The most successful product ever featured on Shark Tank is the Scrub Daddy, basically a glorified slice of pool noodle with a happy face cut into it, which turns out to be an incredibly useful sponge-type of tool around the kitchen sink. (Yes, I am one of the 10 million people who have one.) Sometimes the simplest products are the ones that seem the most inspired—just ask Houstonian Mike Watts.
Watts is the serial entrepreneur behind the LoveHandle, a simple, bow tie-shaped piece of elastic, plastic and adhesive that you never knew you needed. Stick it to the back of your smartphone and voila, your phone has an elastic handle that makes it easy to grip with just a finger or two.
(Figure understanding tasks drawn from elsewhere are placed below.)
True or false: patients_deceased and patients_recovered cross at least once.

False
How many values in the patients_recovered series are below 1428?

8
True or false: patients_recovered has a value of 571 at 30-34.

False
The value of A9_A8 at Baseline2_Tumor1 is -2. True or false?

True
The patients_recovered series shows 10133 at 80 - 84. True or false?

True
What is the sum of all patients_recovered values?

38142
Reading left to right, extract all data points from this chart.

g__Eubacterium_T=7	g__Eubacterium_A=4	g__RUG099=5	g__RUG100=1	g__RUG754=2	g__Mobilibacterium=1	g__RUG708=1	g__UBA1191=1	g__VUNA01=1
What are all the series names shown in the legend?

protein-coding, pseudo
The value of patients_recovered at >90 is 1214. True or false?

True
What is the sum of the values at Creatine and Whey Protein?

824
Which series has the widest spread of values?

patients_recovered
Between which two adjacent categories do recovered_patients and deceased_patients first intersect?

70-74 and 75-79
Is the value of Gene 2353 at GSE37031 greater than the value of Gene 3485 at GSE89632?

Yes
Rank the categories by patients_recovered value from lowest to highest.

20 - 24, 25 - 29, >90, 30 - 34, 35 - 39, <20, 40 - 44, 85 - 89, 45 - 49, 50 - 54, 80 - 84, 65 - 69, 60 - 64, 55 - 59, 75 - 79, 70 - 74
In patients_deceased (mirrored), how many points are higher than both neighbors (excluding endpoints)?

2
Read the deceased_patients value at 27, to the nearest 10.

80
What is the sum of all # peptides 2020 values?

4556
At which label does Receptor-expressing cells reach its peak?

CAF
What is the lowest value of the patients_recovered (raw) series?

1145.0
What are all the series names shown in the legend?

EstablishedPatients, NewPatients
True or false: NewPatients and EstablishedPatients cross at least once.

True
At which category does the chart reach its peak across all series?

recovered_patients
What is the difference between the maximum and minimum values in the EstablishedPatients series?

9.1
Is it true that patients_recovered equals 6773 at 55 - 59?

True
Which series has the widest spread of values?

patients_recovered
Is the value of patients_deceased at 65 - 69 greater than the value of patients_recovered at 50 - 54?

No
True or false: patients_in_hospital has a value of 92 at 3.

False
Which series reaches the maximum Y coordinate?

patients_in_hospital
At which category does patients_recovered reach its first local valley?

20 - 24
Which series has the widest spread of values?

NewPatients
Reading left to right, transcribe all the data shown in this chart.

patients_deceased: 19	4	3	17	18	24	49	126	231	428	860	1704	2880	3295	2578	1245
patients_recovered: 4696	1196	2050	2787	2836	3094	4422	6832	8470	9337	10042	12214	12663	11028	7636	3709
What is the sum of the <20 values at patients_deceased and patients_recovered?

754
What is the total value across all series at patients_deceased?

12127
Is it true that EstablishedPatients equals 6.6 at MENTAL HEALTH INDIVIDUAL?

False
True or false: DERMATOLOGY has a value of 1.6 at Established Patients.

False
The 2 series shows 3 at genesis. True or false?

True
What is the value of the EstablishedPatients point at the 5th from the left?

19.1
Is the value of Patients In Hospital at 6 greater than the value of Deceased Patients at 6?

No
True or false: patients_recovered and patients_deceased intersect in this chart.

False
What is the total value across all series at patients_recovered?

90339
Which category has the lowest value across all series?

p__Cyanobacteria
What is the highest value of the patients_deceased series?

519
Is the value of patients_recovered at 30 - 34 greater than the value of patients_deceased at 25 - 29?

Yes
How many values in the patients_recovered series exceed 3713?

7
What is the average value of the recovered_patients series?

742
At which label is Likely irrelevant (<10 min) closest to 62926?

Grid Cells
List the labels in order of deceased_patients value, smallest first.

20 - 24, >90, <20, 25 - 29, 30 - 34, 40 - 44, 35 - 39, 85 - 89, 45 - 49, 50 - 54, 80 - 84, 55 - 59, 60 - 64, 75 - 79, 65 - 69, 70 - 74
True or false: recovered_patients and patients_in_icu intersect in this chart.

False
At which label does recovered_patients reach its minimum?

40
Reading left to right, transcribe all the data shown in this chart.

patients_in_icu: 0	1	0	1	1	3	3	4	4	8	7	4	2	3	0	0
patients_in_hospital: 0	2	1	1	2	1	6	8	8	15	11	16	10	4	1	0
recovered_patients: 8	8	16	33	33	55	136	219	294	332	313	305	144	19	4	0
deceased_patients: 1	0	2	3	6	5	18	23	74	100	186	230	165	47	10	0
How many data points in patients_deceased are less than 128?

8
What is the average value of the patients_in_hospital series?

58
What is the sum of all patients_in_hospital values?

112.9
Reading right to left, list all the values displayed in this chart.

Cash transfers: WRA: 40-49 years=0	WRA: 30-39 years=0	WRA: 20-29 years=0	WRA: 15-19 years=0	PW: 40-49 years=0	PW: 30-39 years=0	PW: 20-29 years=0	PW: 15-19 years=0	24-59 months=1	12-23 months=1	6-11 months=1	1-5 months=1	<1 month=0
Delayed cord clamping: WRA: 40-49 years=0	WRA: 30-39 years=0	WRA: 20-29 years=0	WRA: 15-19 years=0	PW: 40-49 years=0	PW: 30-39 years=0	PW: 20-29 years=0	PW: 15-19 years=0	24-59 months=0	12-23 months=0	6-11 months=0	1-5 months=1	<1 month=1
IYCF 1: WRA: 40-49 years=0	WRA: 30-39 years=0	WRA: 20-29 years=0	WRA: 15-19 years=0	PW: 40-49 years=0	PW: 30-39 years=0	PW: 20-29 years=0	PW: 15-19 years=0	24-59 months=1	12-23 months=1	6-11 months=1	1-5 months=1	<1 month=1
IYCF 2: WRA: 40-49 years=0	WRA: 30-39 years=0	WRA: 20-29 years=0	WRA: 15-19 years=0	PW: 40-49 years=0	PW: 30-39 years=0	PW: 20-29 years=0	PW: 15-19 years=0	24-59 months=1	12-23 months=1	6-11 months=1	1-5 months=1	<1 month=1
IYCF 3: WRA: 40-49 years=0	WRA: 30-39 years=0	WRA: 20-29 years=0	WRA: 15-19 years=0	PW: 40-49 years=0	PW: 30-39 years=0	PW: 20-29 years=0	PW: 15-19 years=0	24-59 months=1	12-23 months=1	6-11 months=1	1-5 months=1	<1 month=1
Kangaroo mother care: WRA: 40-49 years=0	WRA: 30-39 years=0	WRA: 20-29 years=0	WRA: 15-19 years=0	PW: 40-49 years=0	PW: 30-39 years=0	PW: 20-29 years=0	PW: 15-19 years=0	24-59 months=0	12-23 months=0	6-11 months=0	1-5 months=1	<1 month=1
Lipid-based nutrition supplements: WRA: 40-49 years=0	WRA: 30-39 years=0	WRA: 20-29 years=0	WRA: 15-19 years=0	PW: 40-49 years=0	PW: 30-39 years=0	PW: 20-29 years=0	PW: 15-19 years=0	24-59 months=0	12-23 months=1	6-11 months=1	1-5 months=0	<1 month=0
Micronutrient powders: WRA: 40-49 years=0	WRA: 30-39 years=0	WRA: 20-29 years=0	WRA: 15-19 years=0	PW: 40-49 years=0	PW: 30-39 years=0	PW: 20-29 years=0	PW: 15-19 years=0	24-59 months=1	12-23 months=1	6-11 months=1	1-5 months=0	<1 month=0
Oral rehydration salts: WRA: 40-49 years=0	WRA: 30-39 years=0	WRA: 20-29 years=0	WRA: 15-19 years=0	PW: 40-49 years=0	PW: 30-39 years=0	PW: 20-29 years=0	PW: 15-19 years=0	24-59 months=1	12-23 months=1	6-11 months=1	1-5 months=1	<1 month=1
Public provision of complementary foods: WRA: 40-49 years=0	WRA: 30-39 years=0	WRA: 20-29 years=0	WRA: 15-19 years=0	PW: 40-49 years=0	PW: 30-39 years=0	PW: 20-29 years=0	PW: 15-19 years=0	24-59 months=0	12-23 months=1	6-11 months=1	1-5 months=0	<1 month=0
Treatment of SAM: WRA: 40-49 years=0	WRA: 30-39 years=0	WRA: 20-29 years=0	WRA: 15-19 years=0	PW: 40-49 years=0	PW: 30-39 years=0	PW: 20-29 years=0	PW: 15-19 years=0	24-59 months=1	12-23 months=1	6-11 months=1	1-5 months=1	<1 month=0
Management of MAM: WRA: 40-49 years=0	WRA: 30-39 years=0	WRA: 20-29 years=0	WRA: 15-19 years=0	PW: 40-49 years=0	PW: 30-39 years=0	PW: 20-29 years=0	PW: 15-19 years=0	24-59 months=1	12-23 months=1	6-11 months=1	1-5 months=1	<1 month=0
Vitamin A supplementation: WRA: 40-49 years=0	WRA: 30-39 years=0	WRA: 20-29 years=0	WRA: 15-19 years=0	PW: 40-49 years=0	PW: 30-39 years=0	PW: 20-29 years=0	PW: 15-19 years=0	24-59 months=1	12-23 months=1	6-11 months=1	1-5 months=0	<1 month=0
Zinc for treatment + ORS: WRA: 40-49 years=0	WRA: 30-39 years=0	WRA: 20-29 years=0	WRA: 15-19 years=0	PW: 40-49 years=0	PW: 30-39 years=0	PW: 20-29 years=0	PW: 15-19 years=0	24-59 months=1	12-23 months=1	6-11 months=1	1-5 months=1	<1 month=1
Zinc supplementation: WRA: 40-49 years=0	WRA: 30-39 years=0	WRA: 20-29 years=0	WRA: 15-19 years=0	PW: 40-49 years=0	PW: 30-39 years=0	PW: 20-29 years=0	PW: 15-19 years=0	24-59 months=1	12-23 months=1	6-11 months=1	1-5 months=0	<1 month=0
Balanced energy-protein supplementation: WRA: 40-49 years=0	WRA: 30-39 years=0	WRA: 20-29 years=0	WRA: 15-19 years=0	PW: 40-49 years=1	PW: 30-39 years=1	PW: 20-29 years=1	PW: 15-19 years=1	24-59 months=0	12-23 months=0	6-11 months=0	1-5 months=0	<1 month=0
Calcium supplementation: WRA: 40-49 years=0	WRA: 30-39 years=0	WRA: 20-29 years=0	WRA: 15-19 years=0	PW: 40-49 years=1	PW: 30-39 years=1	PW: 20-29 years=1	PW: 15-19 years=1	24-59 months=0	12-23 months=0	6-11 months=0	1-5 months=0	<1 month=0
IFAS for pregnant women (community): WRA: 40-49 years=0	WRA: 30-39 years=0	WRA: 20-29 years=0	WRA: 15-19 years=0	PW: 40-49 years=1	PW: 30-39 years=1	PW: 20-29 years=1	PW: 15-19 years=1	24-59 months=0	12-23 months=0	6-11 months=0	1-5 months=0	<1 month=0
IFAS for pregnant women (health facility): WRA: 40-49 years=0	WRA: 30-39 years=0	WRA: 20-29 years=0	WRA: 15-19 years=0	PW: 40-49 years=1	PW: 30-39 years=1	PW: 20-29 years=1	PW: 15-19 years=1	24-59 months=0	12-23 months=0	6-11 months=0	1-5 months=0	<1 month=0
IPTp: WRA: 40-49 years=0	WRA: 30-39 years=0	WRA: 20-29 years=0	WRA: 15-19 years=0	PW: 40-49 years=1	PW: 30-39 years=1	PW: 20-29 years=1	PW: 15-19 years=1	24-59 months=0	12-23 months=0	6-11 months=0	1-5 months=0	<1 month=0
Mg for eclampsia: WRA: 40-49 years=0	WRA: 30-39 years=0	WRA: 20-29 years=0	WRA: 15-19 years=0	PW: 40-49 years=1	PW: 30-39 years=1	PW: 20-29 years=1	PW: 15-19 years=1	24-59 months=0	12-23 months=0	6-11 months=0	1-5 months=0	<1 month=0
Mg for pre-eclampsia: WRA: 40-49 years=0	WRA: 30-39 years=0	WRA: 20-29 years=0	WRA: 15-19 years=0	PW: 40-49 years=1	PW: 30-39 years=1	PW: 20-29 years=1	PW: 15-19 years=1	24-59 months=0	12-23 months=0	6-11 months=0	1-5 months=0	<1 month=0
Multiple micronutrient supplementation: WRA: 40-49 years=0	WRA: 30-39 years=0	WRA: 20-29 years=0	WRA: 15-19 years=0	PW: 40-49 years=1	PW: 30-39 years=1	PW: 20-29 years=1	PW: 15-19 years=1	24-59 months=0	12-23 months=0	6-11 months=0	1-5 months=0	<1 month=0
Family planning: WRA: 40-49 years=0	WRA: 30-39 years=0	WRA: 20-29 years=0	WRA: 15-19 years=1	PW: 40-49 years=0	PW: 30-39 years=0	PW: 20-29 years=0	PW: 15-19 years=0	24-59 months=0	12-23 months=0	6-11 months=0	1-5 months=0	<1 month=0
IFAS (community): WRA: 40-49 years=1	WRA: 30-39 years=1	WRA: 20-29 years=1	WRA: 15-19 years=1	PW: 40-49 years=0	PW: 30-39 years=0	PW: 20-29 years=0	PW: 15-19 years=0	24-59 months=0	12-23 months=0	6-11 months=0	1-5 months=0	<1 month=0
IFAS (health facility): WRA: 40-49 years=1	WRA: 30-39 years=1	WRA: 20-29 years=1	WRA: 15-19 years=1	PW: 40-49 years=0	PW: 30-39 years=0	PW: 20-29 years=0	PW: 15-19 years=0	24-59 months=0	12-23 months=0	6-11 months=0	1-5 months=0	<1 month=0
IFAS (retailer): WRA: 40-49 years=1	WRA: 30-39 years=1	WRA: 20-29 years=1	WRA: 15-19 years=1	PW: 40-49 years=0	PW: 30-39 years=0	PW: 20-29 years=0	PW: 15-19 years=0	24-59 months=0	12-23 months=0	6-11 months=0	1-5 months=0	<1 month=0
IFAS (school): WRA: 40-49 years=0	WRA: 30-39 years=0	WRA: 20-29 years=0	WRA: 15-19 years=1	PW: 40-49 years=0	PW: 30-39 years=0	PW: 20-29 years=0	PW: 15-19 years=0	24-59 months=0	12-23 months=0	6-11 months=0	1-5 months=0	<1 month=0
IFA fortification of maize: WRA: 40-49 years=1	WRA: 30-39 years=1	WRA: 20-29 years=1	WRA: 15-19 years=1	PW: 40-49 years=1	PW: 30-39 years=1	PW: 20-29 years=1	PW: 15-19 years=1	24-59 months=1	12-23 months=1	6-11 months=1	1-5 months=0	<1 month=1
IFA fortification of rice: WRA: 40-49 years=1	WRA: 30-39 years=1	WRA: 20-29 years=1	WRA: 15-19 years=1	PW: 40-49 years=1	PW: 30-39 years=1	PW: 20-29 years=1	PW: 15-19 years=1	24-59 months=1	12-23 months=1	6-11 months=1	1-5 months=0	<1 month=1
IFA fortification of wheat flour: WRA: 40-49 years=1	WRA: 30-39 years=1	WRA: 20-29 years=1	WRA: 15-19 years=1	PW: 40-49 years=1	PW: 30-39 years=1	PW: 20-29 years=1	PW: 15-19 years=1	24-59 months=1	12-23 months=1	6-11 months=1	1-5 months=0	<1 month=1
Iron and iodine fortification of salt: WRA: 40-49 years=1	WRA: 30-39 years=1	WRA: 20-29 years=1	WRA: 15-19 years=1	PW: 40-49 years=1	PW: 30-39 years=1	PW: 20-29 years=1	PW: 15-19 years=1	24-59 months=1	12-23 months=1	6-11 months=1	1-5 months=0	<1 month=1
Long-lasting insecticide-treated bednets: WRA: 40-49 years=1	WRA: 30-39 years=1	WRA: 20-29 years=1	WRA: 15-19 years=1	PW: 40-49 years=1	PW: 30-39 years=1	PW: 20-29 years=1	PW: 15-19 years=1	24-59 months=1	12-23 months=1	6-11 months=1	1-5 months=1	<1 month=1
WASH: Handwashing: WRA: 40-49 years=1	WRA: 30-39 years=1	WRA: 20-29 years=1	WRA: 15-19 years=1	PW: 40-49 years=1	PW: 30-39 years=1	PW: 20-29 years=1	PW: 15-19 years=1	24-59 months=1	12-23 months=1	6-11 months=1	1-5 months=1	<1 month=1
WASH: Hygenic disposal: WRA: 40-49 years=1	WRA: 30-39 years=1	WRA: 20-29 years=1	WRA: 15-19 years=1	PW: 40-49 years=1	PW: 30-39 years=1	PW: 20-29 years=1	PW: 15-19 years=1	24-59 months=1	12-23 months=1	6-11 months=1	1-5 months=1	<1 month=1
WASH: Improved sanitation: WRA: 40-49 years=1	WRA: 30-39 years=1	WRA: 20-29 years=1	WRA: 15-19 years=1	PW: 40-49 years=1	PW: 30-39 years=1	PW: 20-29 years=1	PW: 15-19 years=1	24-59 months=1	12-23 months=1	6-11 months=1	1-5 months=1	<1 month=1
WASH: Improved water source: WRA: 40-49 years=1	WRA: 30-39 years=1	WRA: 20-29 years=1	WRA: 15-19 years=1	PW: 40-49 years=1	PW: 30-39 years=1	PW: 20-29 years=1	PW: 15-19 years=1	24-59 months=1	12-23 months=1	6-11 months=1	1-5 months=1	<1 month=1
It sounds silly—I blame the name—but this little invention is useful in ways you'd never imagine. It makes holding your phone in front of you for selfies, FaceTime and reading in bed require a fraction of the effort. Are you that person who's always juggling her keys, phone and Starbucks latte? Your life just got easier. Are you a Real Housewife who has to put your calls on speakerphone so you can fight with fellow castmembers while you drive? This was invented for you. Do you love looking at your case-free phone while in the bath or the pool? Using a LoveHandle will do nothing to wreck your devil-may-care, risk-taker image.
I struggle to describe the LoveHandle's surprising utility without gushing. And it is, again, just a strip of elastic attached to a 3M adhesive via some plastic. There is a downside: this little work of genius will run you $9.99 — or $12.99 for one big enough to hold a tablet, which is fairly steep for a product that surely costs pennies to make. It also has problems sticking to the waterproof iPhone 7 unless the phone is in a case. Nevertheless it's become so successful that Watts built a 10,000-square-foot manufacturing facility in Rosharon to produce half a million LoveHandles per year.
Frankly, if there's a more universally perfect stocking stuffer this year, I haven't seen it.